We’re All Mad Here

This just in courtesy of our mad mimsy minions:

“A recent book, Inconvenient People: Lunacy, Liberty, and the Mad-Doctors in England by Sarah Wise (Counterpoint, 2013) discusses twelve cases of contested insanity in Victorian England and the associated alienists, Lunacy Acts, and criminally louche asylums.

In reviewing the book on August 23rd, a reviewer for the Wall Street Journal says that the Lunacy Commission’s first secretary, Robert Skeffington Lutwidge, was accompanied by his nephew, Charles Lutwidge Dodgson (aka Lewis Carroll), on visits to asylums, which “adds a dimension to the psychotic overtones” of Wonderland and Looking-Glass, and that coded references to “Uncle Skeffington’s” murder by an inmate can be found in the Snark.

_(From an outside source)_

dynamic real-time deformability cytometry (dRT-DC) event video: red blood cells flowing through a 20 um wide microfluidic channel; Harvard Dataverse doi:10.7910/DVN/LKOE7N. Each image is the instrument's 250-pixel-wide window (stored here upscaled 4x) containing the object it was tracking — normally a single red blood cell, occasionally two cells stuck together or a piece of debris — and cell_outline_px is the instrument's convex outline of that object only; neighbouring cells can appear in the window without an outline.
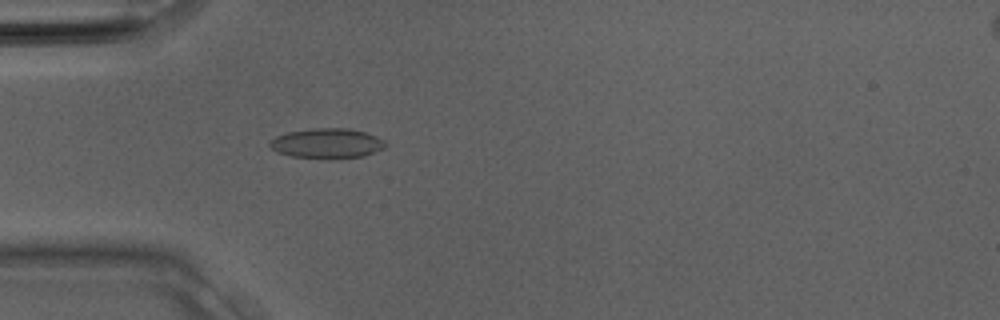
{"species": "Egyptian fruit bat (a non-hibernating species)", "species_latin": "Rousettus aegyptiacus", "temperature_condition": "room temperature", "stored_images_in_passage": 12, "camera_frame_rate_fps": 3000, "um_per_image_px": 0.085, "animal": {"sex": "male"}, "frame": {"image": 1, "passage_image": 4, "time_ms": 1.0, "image_size_px": [1000, 320], "cell_outline_px": [[388, 144], [384, 148], [364, 156], [292, 156], [276, 152], [268, 144], [276, 136], [288, 132], [316, 128], [348, 128], [364, 132], [376, 136], [384, 140]], "centroid_in_image_um": [27.81, 12.14], "position_along_channel_um": 57.2, "area_um2": 19.36}}
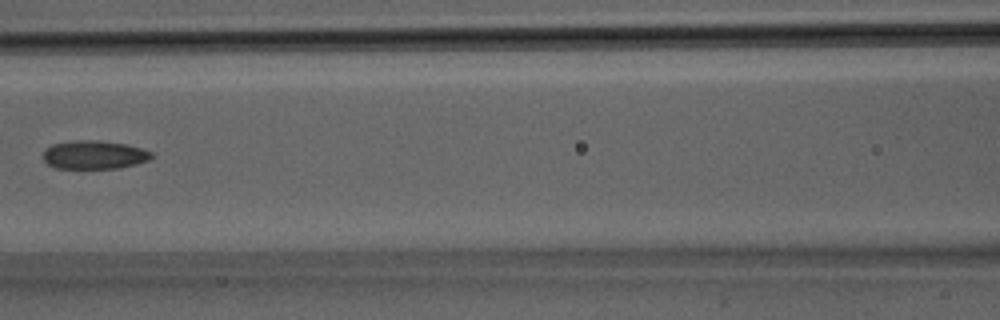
{"frame": {"image": 2, "passage_image": 9, "time_ms": 2.667, "image_size_px": [1000, 320], "cell_outline_px": [[152, 156], [148, 160], [136, 164], [116, 168], [56, 168], [48, 164], [44, 160], [44, 148], [52, 144], [72, 140], [100, 140], [128, 144], [152, 152]], "centroid_in_image_um": [7.98, 13.14], "position_along_channel_um": 158.6, "area_um2": 18.03}}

There are a few problems with the WSJ review, starting with the fact that, as Edward Wakeling reminds us, CLD never went to visit an asylum in his uncle’s company. As to the interpretations of the Snark, they are legion, though Carroll had the last word: “I’m very much afraid I didn’t mean anything but nonsense!” (letter to the Lowrie children, 18 August, 1884). This particular Skeffingtonian interpretation, posited by E. Fuller Torrey, MD, and Judy Miller, authors of The Invisible Plague: The Rise of Mental Illness from 1750 to the Present (Rutgers University Press, 2002), was duly cited by Ms. Wise in her book, and was printed as “The Capture of the Snark” in Knight Letter 73 p. 21.

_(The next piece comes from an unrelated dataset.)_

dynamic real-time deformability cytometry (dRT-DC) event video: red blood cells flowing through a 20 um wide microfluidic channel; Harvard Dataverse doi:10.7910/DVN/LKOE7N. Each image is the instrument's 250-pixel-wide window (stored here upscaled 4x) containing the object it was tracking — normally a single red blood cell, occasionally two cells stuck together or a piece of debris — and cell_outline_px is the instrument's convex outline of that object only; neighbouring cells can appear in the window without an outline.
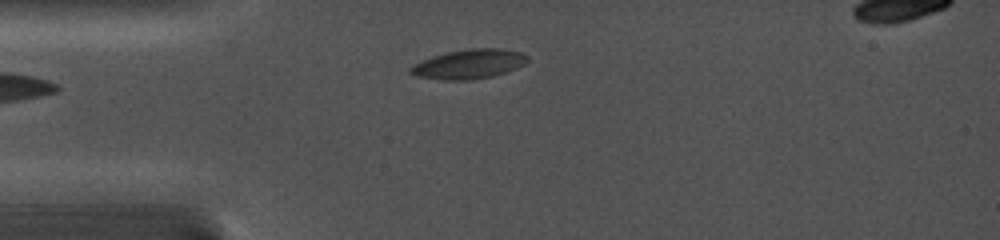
{"species": "common noctule bat (a hibernating species)", "species_latin": "Nyctalus noctula", "temperature_condition": "cold", "stored_images_in_passage": 20, "segment_of_instrument_passage": [1, 2], "camera_frame_rate_fps": 5000, "um_per_image_px": 0.085, "animal": {"sex": "female", "body_mass_g": 19.0, "forearm_length_mm": 56.7}, "frame": {"image": 1, "passage_image": 1, "time_ms": 0.0, "image_size_px": [1000, 240], "cell_outline_px": [[528, 60], [524, 64], [516, 68], [492, 76], [472, 80], [444, 80], [416, 76], [408, 72], [408, 68], [412, 64], [432, 56], [448, 52], [468, 48], [500, 48], [520, 52], [528, 56]], "centroid_in_image_um": [39.82, 5.44], "position_along_channel_um": 45.2, "area_um2": 20.11}}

“Psychotic overtones”? Humph.”

Our thanks to Ms. Wise for alerting us that the inaccuracies stem from the WSJ review, and not from her book!  Ms. Wise notes that in fact she researched the question of Mr. Dodgson’s accompanying his uncle extensively, but like Wakeling, found no evidence that he ever joined on one of those trips.